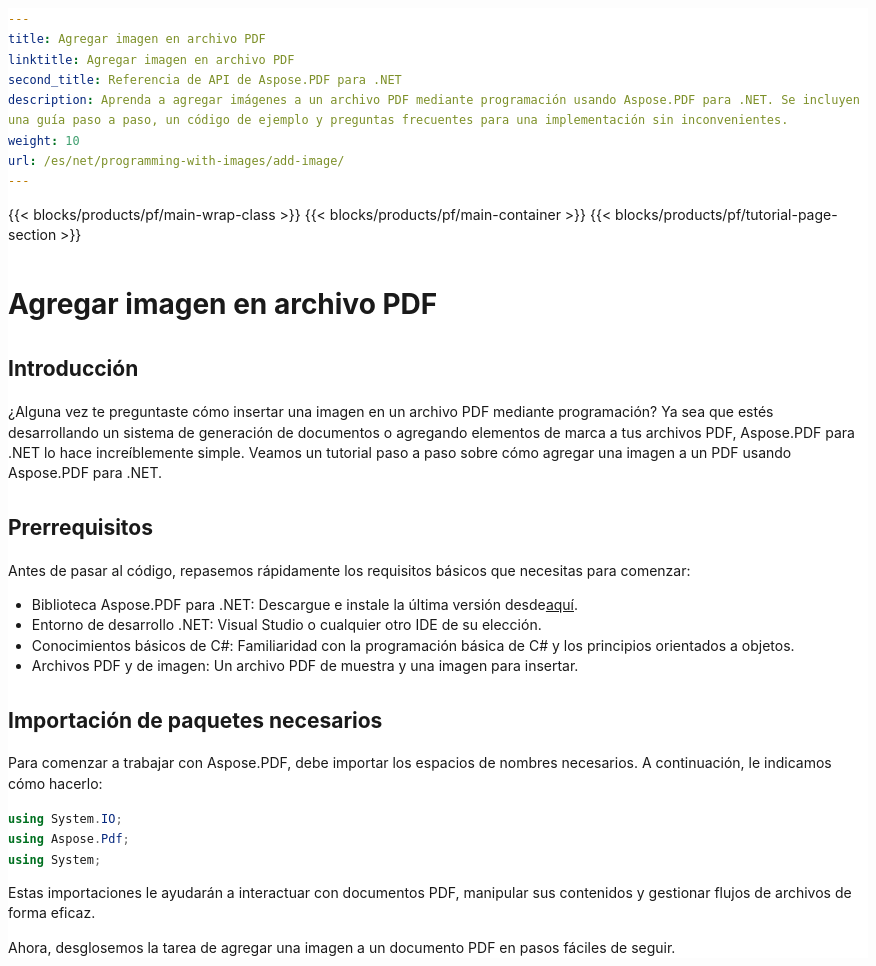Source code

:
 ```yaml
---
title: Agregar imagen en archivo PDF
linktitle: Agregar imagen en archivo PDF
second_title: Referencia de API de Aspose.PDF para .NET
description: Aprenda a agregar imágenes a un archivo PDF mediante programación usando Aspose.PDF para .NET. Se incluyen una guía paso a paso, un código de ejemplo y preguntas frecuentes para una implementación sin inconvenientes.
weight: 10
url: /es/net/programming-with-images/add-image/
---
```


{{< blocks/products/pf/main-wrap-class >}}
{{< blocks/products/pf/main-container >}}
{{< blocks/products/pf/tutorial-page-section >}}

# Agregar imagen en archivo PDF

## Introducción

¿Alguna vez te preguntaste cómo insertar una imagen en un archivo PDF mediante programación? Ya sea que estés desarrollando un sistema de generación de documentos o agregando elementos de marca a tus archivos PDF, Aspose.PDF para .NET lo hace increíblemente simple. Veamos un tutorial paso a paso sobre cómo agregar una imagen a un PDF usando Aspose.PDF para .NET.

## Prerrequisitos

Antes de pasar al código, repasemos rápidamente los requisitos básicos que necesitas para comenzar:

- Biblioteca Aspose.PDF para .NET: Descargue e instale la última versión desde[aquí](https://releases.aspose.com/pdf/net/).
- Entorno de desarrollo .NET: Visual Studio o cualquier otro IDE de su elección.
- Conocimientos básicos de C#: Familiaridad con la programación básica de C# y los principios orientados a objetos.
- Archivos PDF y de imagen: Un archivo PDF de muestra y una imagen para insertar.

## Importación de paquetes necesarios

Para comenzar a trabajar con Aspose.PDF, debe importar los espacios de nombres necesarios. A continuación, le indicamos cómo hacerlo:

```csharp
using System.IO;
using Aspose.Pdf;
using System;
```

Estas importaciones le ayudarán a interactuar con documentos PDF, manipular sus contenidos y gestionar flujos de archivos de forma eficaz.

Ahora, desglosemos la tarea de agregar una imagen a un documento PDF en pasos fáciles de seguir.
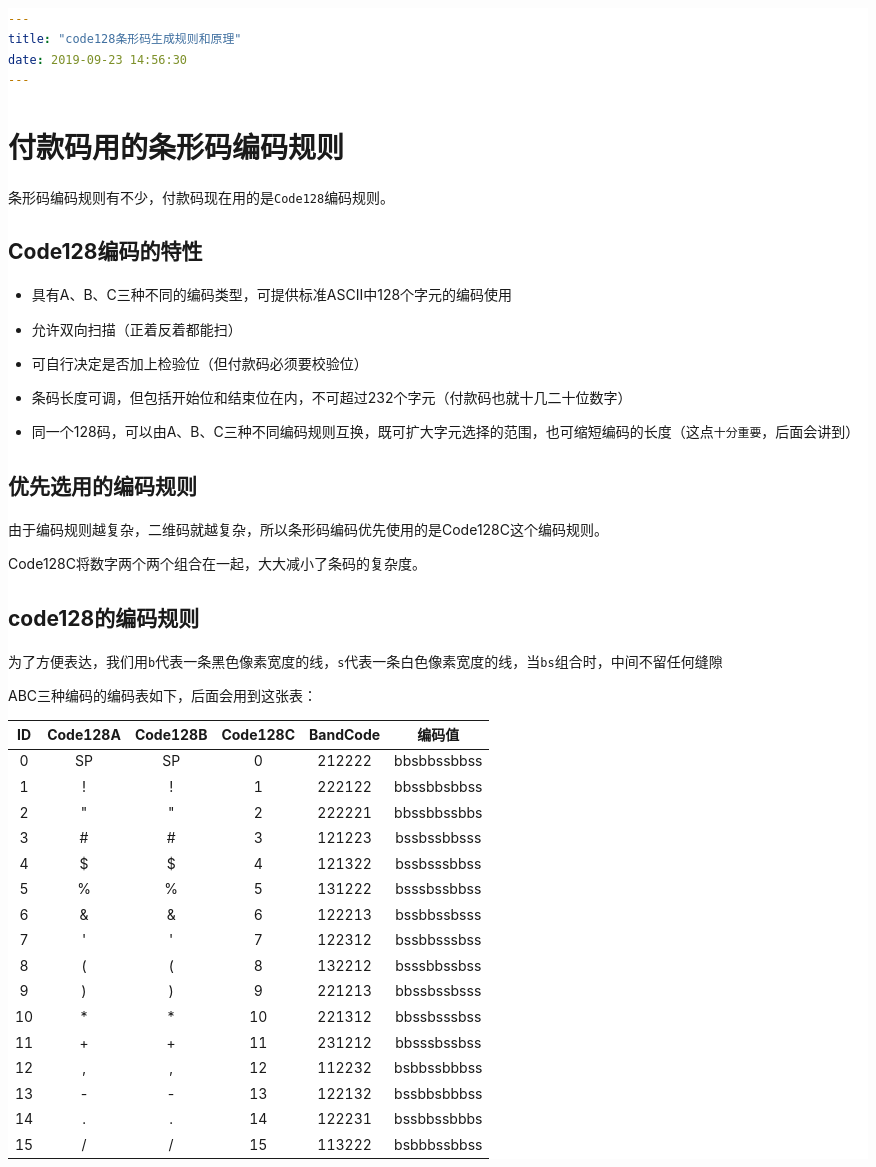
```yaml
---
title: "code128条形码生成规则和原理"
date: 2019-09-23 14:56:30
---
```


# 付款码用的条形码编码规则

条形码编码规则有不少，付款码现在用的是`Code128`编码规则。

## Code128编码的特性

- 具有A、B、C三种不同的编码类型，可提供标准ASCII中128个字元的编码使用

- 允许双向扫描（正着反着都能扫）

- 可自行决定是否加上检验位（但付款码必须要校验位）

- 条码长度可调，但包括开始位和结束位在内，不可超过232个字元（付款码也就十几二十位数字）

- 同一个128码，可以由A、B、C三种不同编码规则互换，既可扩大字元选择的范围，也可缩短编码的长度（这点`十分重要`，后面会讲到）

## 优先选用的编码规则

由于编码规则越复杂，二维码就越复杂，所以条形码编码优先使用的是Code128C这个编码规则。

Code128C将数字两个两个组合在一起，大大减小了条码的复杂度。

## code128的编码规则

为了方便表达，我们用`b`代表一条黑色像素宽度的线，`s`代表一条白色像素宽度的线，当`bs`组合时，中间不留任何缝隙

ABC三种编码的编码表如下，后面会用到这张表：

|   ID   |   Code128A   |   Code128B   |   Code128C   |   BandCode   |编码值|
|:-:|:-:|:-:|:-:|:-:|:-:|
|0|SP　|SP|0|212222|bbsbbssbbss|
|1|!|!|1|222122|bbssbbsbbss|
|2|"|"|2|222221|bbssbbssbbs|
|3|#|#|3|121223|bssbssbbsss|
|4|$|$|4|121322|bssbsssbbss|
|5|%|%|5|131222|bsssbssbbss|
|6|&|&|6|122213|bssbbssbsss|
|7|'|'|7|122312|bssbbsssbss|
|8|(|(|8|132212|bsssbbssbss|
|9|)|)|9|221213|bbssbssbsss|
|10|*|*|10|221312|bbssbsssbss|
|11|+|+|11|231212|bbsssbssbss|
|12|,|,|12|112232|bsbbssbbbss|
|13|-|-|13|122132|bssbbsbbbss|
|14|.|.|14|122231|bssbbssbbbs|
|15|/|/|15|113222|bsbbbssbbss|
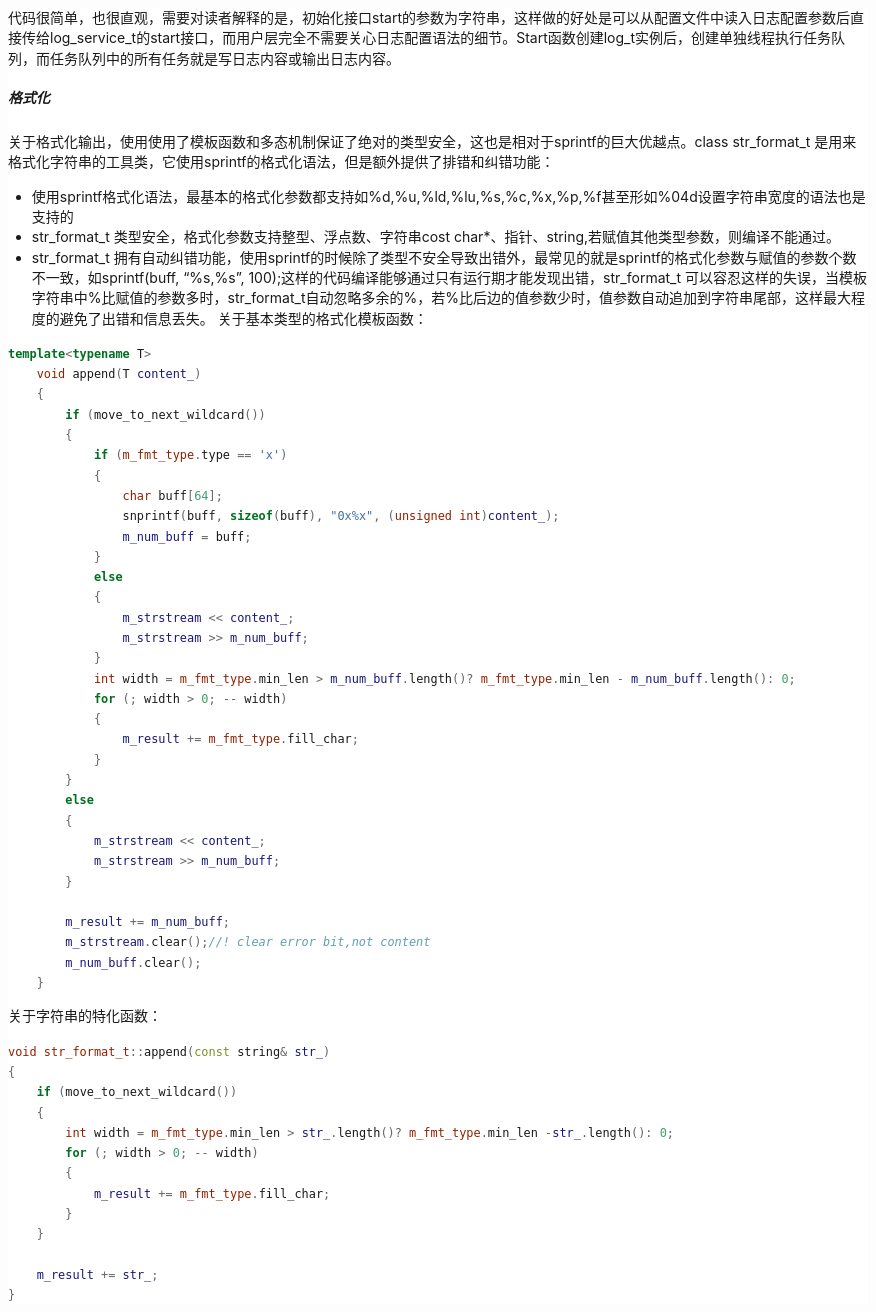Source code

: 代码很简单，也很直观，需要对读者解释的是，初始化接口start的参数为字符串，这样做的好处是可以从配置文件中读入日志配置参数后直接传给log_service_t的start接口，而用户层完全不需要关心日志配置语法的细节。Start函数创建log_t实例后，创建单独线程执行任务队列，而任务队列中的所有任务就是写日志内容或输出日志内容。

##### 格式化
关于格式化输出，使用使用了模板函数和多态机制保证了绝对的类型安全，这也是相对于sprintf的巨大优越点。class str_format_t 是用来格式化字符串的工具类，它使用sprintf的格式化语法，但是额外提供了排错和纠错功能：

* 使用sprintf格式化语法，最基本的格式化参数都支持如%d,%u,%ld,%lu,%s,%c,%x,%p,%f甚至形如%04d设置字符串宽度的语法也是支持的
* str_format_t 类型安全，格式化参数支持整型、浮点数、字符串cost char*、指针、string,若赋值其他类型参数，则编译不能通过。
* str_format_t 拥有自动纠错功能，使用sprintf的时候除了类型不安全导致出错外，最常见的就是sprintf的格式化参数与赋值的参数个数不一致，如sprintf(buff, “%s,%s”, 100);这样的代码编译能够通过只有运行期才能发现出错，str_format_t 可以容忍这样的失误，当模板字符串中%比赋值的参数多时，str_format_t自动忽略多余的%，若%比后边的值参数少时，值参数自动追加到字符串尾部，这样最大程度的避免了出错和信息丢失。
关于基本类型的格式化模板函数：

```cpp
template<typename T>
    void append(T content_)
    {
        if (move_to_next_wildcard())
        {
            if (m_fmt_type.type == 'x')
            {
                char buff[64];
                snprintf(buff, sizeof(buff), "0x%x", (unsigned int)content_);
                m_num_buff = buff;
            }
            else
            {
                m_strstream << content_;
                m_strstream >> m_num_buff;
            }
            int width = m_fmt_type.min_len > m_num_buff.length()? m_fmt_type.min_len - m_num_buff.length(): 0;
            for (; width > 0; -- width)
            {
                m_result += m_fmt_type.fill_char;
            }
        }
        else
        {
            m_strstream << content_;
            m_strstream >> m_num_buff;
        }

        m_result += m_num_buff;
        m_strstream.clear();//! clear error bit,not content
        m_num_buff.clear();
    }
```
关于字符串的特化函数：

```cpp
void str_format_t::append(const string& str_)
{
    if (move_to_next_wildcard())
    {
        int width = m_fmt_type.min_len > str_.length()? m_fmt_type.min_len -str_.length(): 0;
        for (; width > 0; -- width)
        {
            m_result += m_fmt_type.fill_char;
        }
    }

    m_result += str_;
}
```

==============================

■ YOUR OBJECTIVE: Note every line above where the string "insertar" shows up, and copy those lines.

■ ANSWER SECTION:
¿Alguna vez te preguntaste cómo insertar una imagen en un archivo PDF mediante programación? Ya sea que estés desarrollando un sistema de generación de documentos o agregando elementos de marca a tus archivos PDF, Aspose.PDF para .NET lo hace increíblemente simple. Veamos un tutorial paso a paso sobre cómo agregar una imagen a un PDF usando Aspose.PDF para .NET.
- Archivos PDF y de imagen: Un archivo PDF de muestra y una imagen para insertar.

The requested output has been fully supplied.